As more precise corrections are applied to account for the effect of both the near-surface and sub-surface, and as an attempt is made to differentiate seismic 'noise' from 'signal' so that the noise can be removed, the image of what lies below the earth's surface becomes more focused.
Various faults and folds can be more easily identified.
This fourth image most closely resembles the subsurface geology.
A process called 'migration' moves the reflected energy to its true subsurface position of origin.
The interpreter can now not only take note of the various geologic structures under the earth's surface, but also the amplitude of the various events in an effort to unravel the mystery of what lies beneath the ground.
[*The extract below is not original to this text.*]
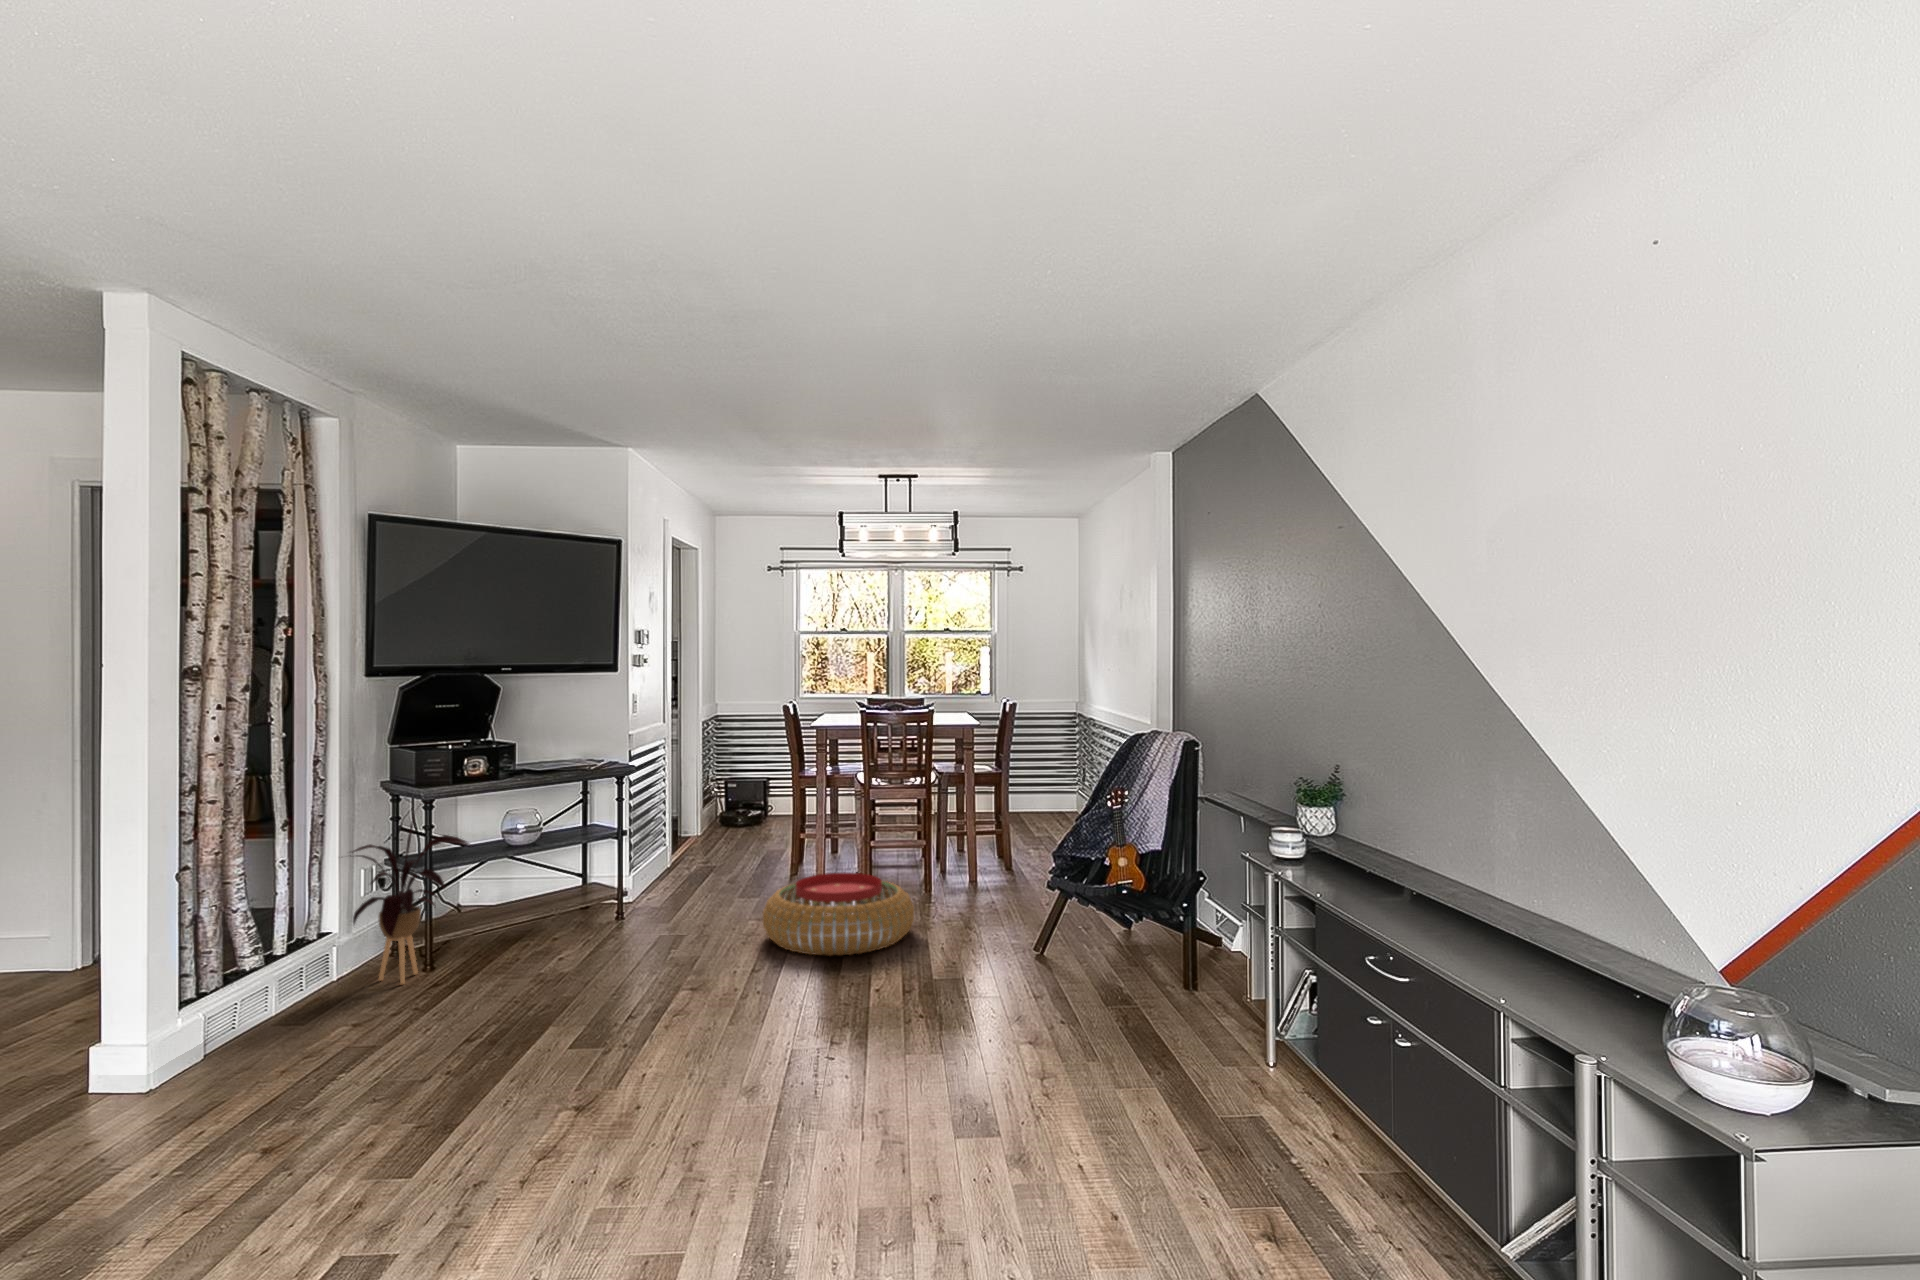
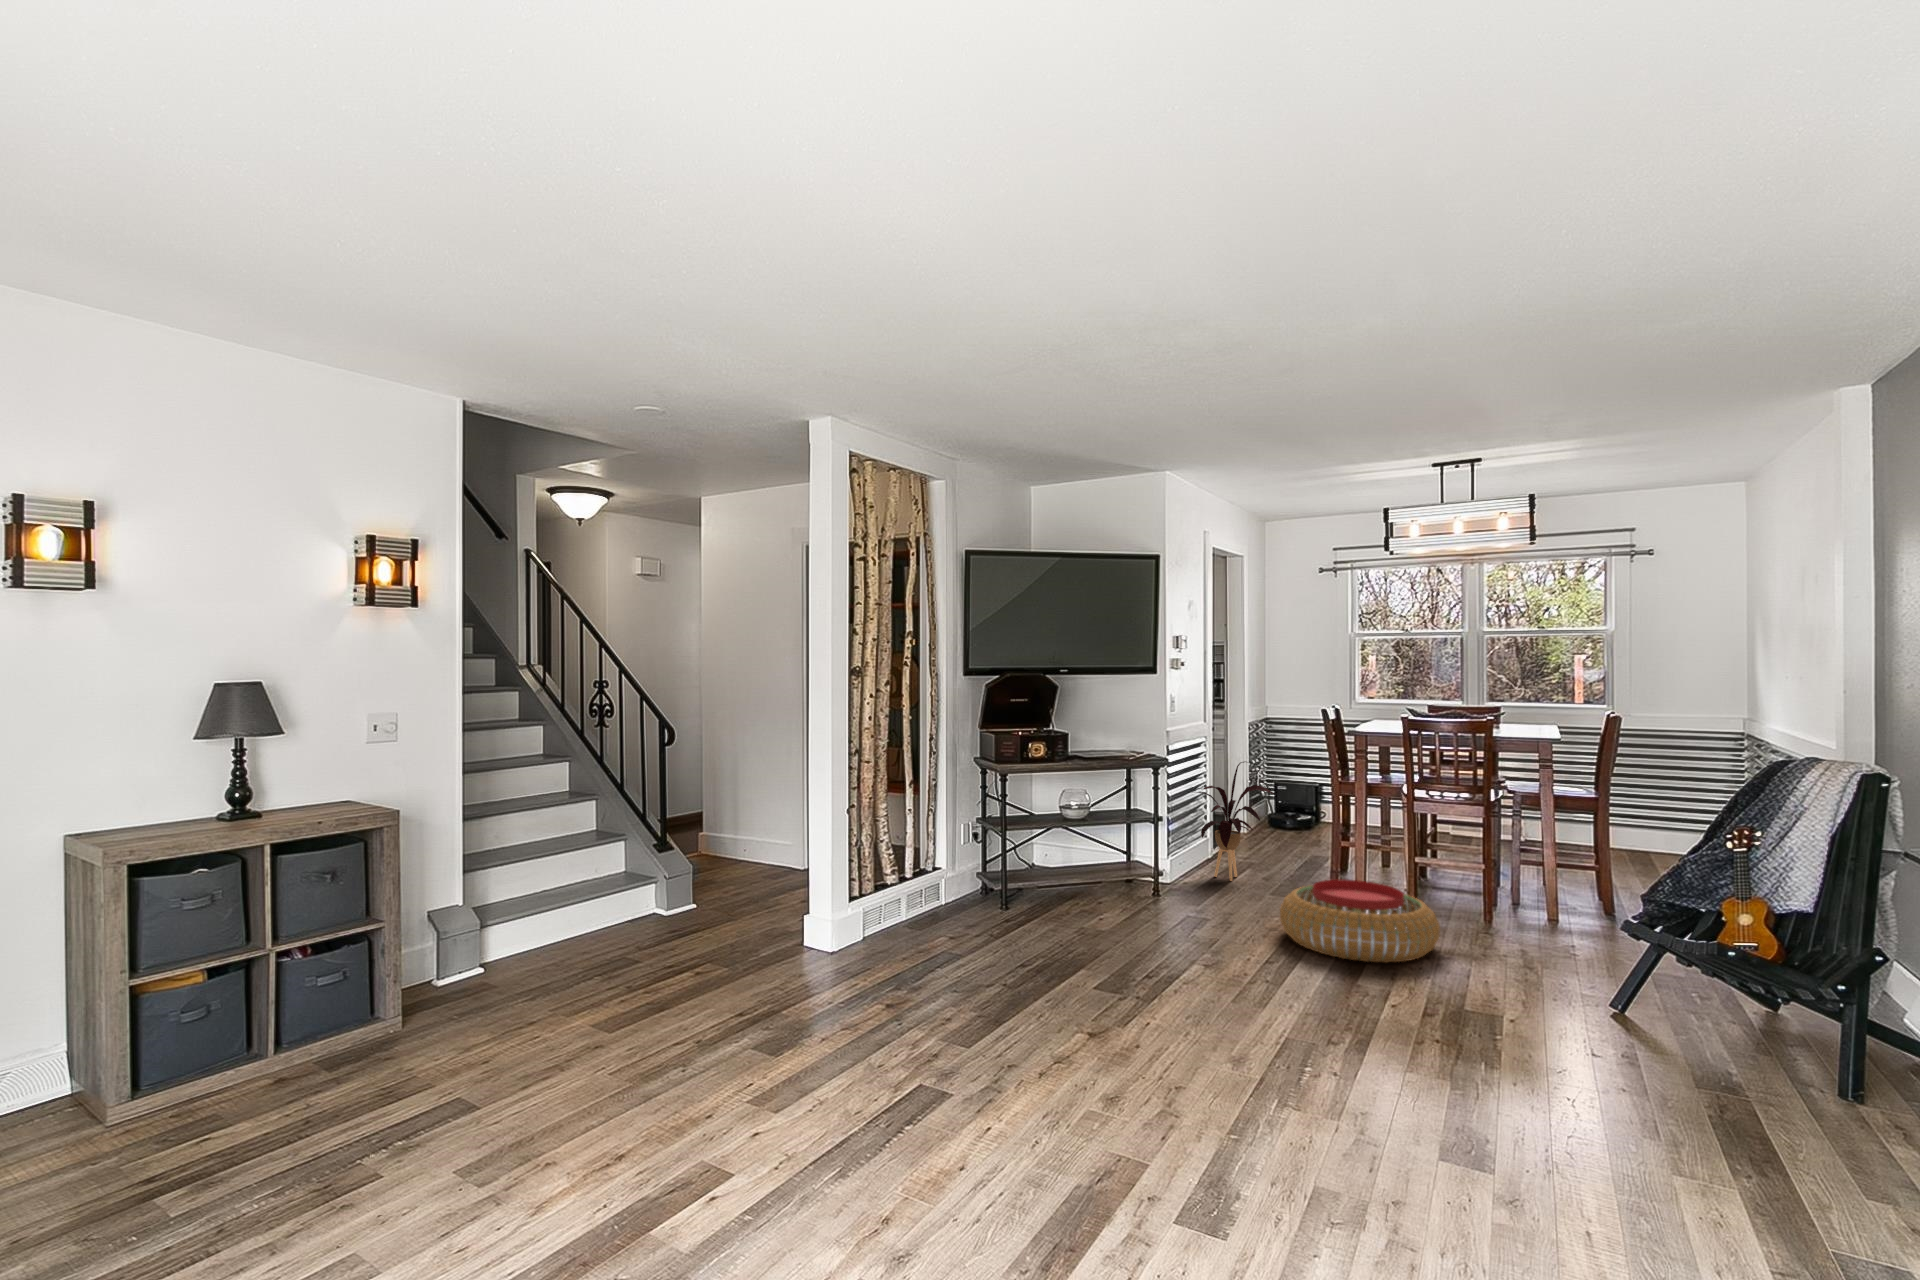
house plant: present [352,802,471,984] -> present [1198,762,1274,881]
Comparing the preceding four steps, we can clearly see the gradual enhancement in seismic image achieved through data processing. The example showed only four steps. In data processing, there are many steps required to arrive at the final seismic image.
This particular project shown at left required approximately 25 separate steps!.
More advanced processing techniques, such as Prestack Depth Migration (PSDM), can significantly improve seismic imaging - especially in areas of complex geology. In this example from the Gulf of Mexico, PSDM has improved the imaging of a massive salt body, and sedimentary layers beneath the salt.
Processes such as PSDM take more time, expertise and resources to apply, but accurate 3D seismic images can mean the difference between success or an expensive dry hole.
Our customers usually need the data delivered as fast as possible!
In fact, today's industry demands for ever-faster turnaround of seismic projects necessitates that data now be processed, at least to a preliminary stage, in the field immediately after recording.
This requires equipment and personnel in the field to be almost as sophisticated as those onshore.
We must interpret the seismic data to understand the geology and assess the likelihood of finding oil and gas accumulations.
Geophysicists at CGG interpret the processed seismic data and integrate other geoscientific information to make assessments of where oil and gas reservoirs may be accumulated.
Powered by advanced supercomputer, rapid data loading, high-speed networking and high-resolution graphics, CGG visualization centers provide the ability to display and manipulate complex volumes of 3D data in a collaborative, team environment.
The result is better interpretation of more data, in less time.
CGG offers a broad range of advanced interpretation services including PSDM, seismic attribute analysis amplitude variation with offset (AVO) analysis and reservoir characterization.
Our visualization centers enhance our ability to integrate additional geophysical and geologic data such as well logs, and to visualize and rapidly mature prospects for testing.
The end product of all this work and technology is a graphic 3D representation of the earth's subsurface geologic structure.
Based largely on this information, exploration companies will decide where (or if!) to drill for oil and gas.
This example represents over 600 square kilometers of complex geology down to a depth of more than 6,000 meters!